» PROVIDED PASSAGE:
______

While the Guidelines assist in determining the amount of support payable in a given set of circumstances, the matter of entitlement to spousal support is determined with reference to the Statutes referred to above as they have been interpreted by the Courts in the particular circumstances of each case. The Courts’ interpretation of the legislation is not static, but instead adapts to society’s changing needs.

The following general principles were set out in the leading case of Moge v. Moge decided by the Supreme Court of Canada in 1992:

"The purpose of spousal support is to relieve the economic hardship that results from marriage or its breakdown. All four of the objectives defined in the Act must be taken into account when spousal support is claimed or an order for spousal support is sought to be varied. No single objective, including that of economic self-sufficiency, is paramount. The compensatory spousal support model is able to respond to the diversity of objectives set out is ss. 15(7)(a) to (c). The exercise of judicial discretion in ordering support requires an examination of all four statutory objectives in order to achieve equitable sharing of the economic consequences of the marriage or marriage breakdown. This implies a broad approach with a view to recognizing and incorporating any significant features of the marriage or its termination which adversely affect the economic prospects of the disadvantaged spouse."

In the Bracklow case, decided by the Supreme Court of Canada in 1997 a further review of general principles for spousal support was made:

"There are three conceptual bases for entitlement to spousal support:

(1) Compensatory - The compensatory basis for support finds its source in a number of factors mentioned in the statutes. Under the Divorce Act, compensation arguments can be grounded in the need to consider the "condition" of the spouse; the "means, needs and other circumstances" of the spouse, which may encompass the lack of ability to support oneself due to foregoing career opportunities during the marriage; and "the functions performed by each spouse during cohabitation", which may support the same argument. In sum these compensatory statutory provisions can be seen to embrace the independent, clean-break model of marriage and marriage breakdown.

(2) Contractual - The contractual or consensual basis for support finds its source in s. 15.2(4) of the Divorce Act. Consensual considerations may either create or negate an obligation to support, under appropriate circumstances.

(3) Non-Compensatory - Where compensation is not indicated and self-sufficiency is not possible, a support obligation may nonetheless arise from the marriage relationship itself. The third and fourth objectives of s. 15.2(6) speak to non-compensatory factors. Economic hardship arising from the breakdown of the marriage is capable of encompassing not only health or career disadvantages arising from the marriage breakdown properly the subject of compensation, but the mere fact that a person who formerly enjoyed intra-spousal entitlement to support now finds herself or himself without it. Permitting recovery for the economic disadvantages of the marriage breakdown as district from "the disadvantages of the marriage" is an explicit recognition of non-compensatory support. The goal of promoting economic self-sufficiency is not necessarily tied to compensation for disadvantages caused by the marriage or its breakup (e.g., where the lack of self-sufficiency was caused by a factor unrelated to the marriage, such as the state of the economy or ill health).

______

» MATERIAL PROVIDED:
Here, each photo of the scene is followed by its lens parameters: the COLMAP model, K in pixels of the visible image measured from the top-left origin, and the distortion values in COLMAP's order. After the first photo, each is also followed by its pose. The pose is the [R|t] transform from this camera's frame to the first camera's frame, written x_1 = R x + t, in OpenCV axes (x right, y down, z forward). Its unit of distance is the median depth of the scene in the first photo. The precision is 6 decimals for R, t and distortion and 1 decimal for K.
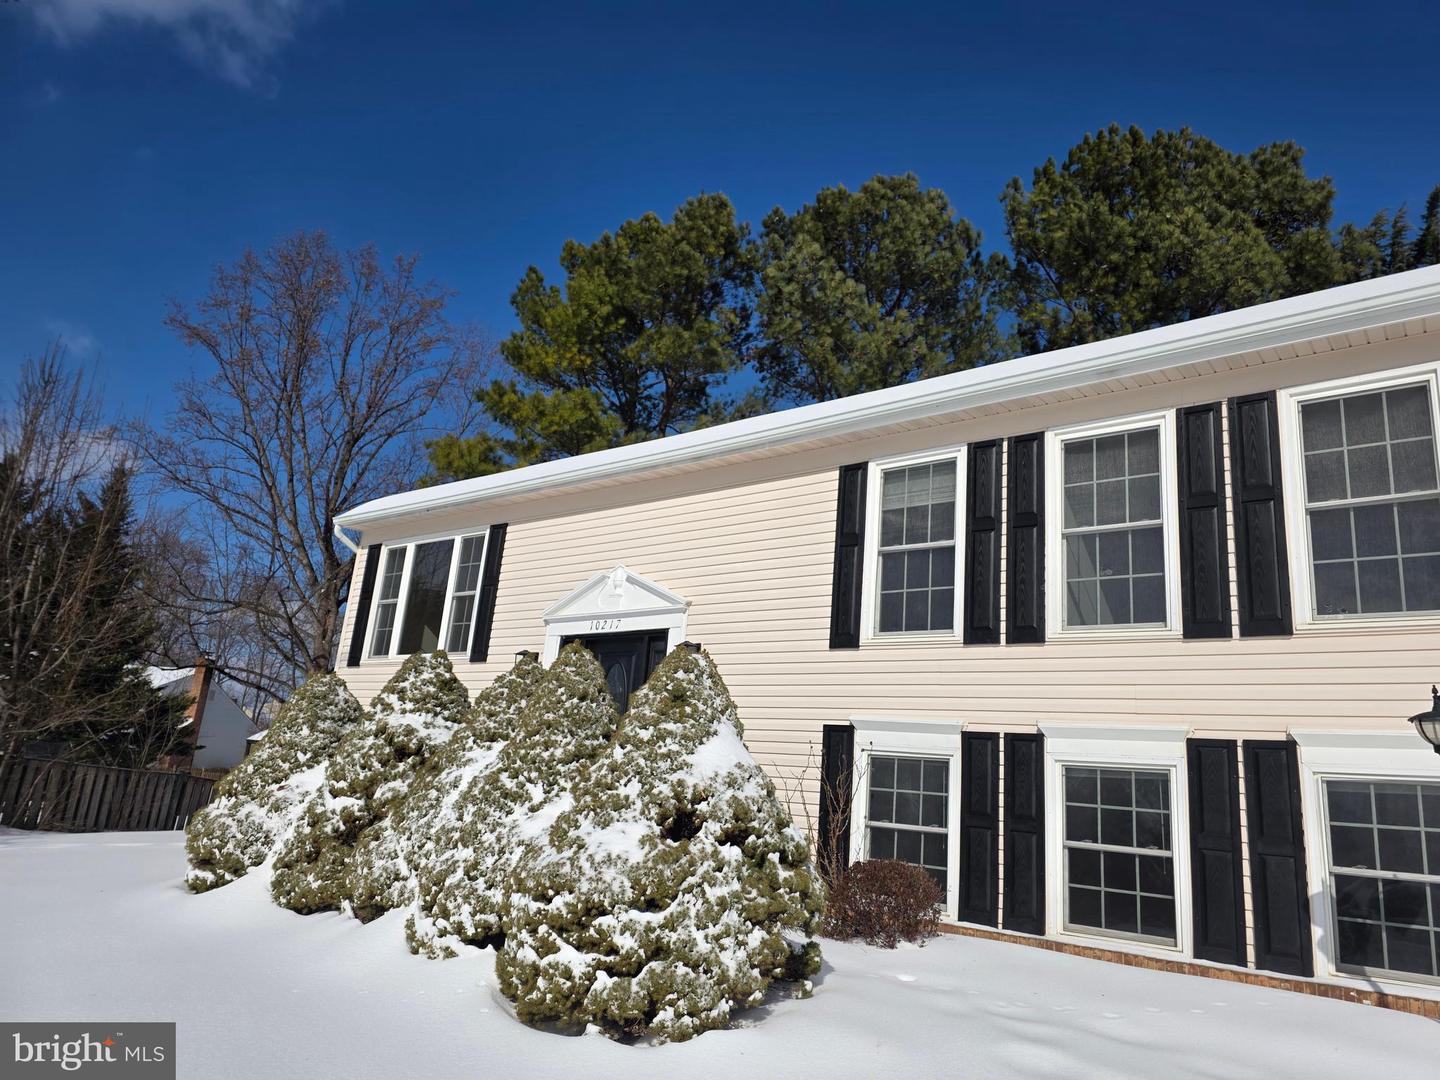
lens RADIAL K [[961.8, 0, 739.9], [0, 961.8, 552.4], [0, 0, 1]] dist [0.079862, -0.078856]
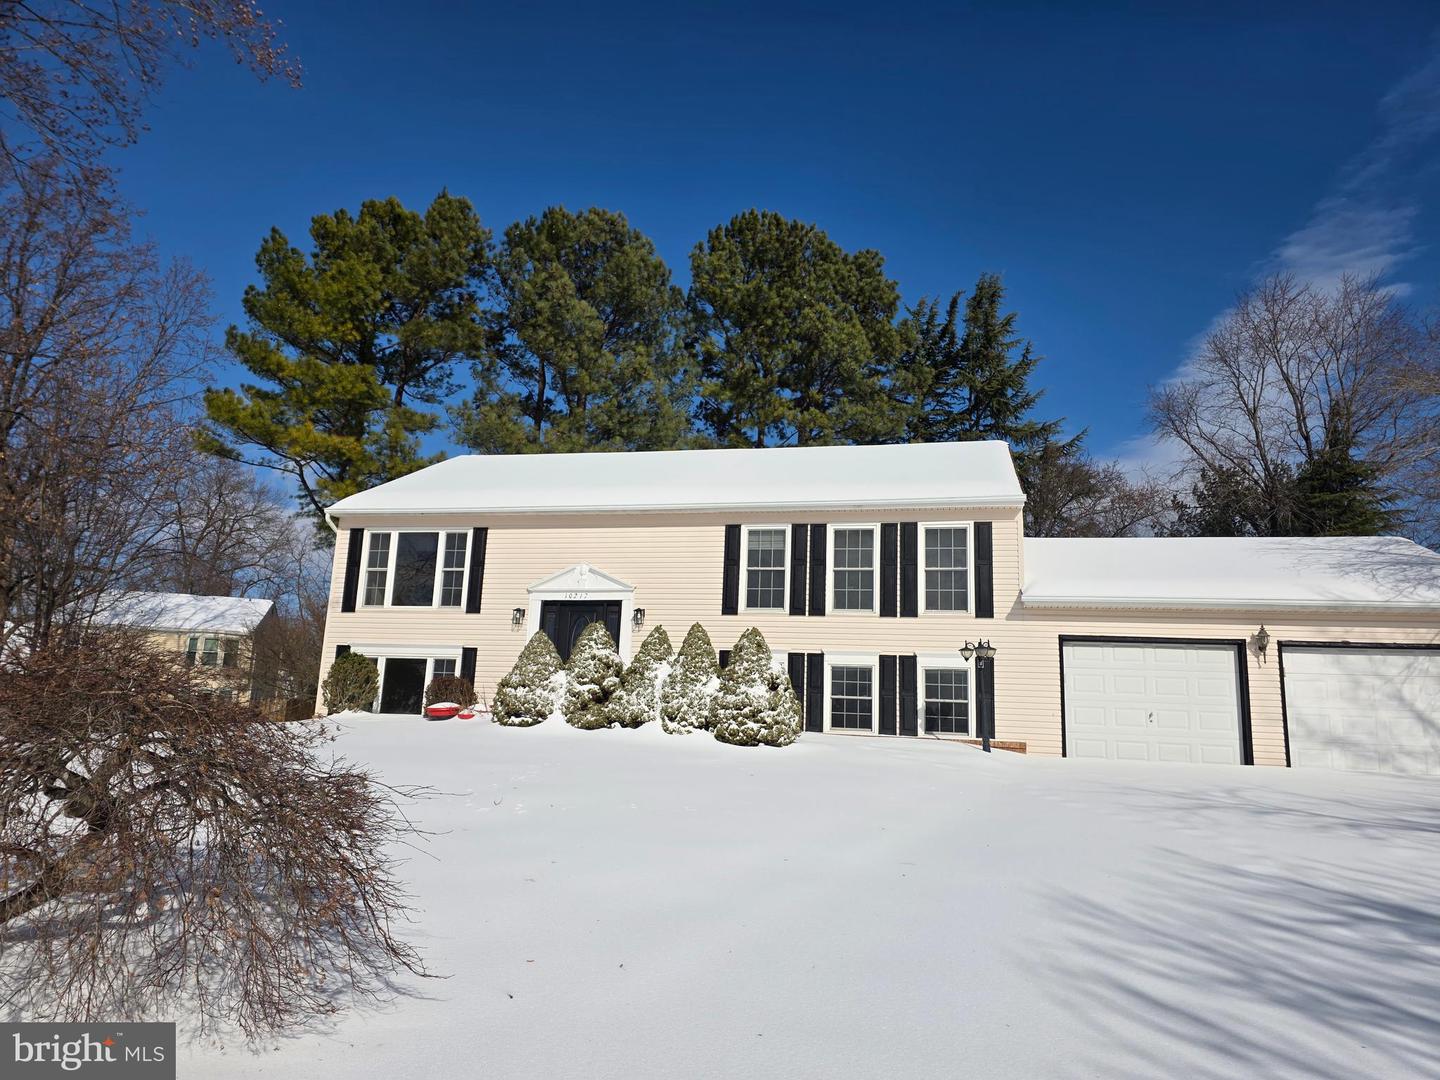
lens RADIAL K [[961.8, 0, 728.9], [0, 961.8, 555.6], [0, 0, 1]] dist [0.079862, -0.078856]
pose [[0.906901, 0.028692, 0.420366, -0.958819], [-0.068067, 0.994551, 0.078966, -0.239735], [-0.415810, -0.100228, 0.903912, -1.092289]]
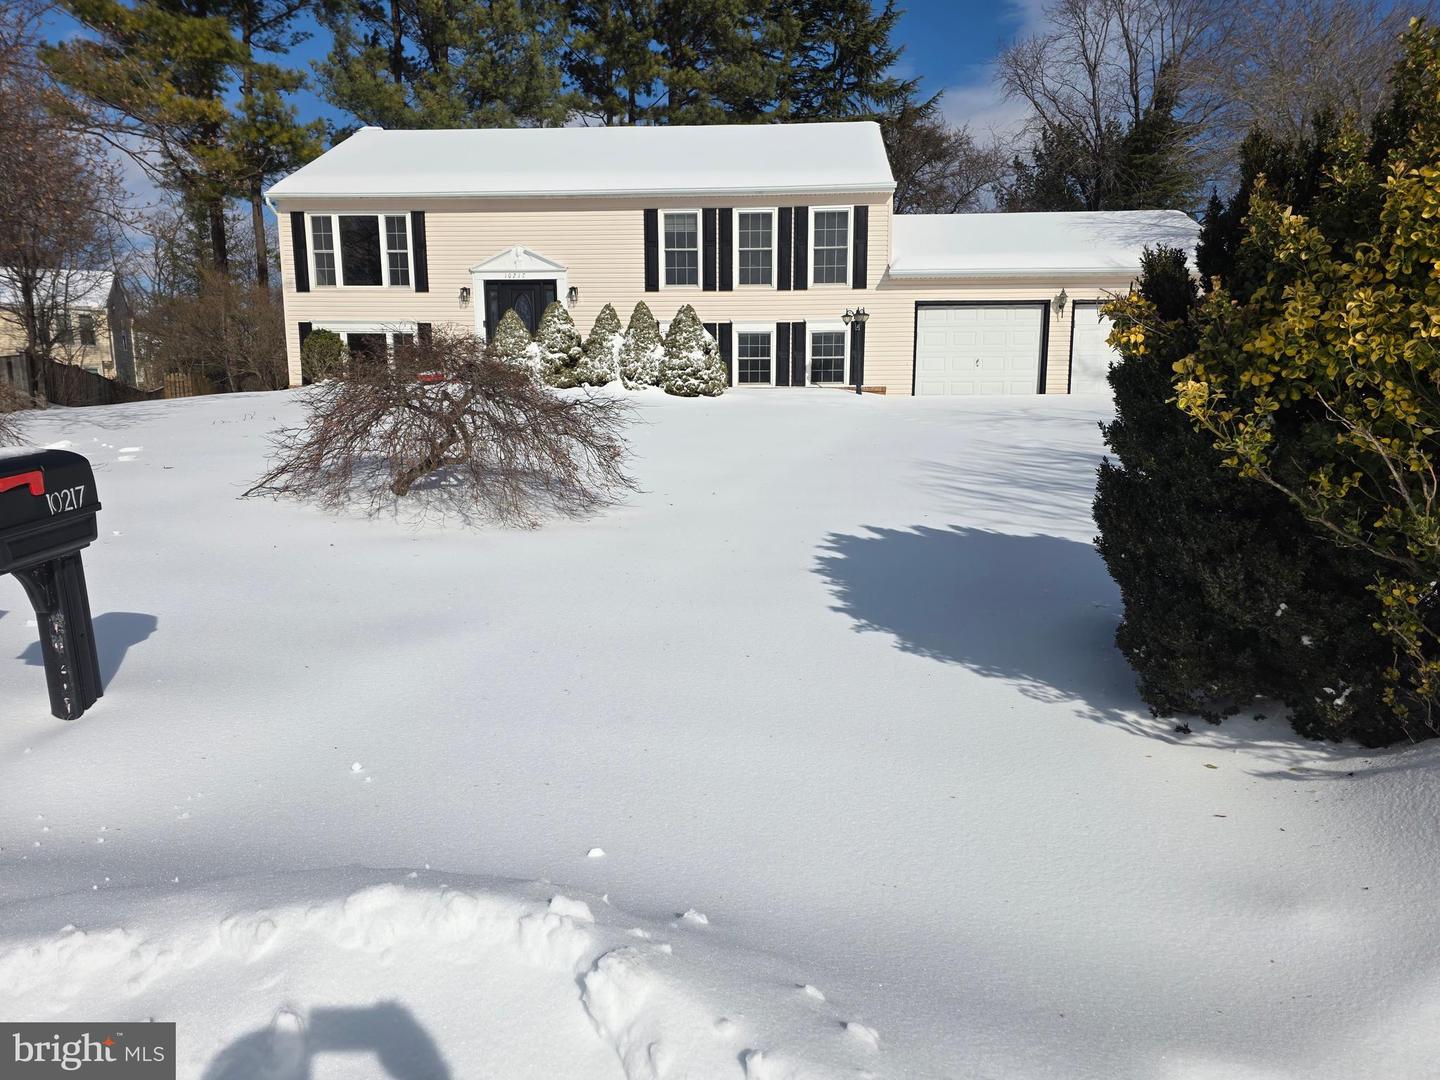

______

» ACTIVITY:
In the spousal support passage, which section of the Divorce Act is identified as the source of the contractual basis for support? The listing is not required for this work.

» TASK RESPONSE:
Section 15.2(4) of the Divorce Act.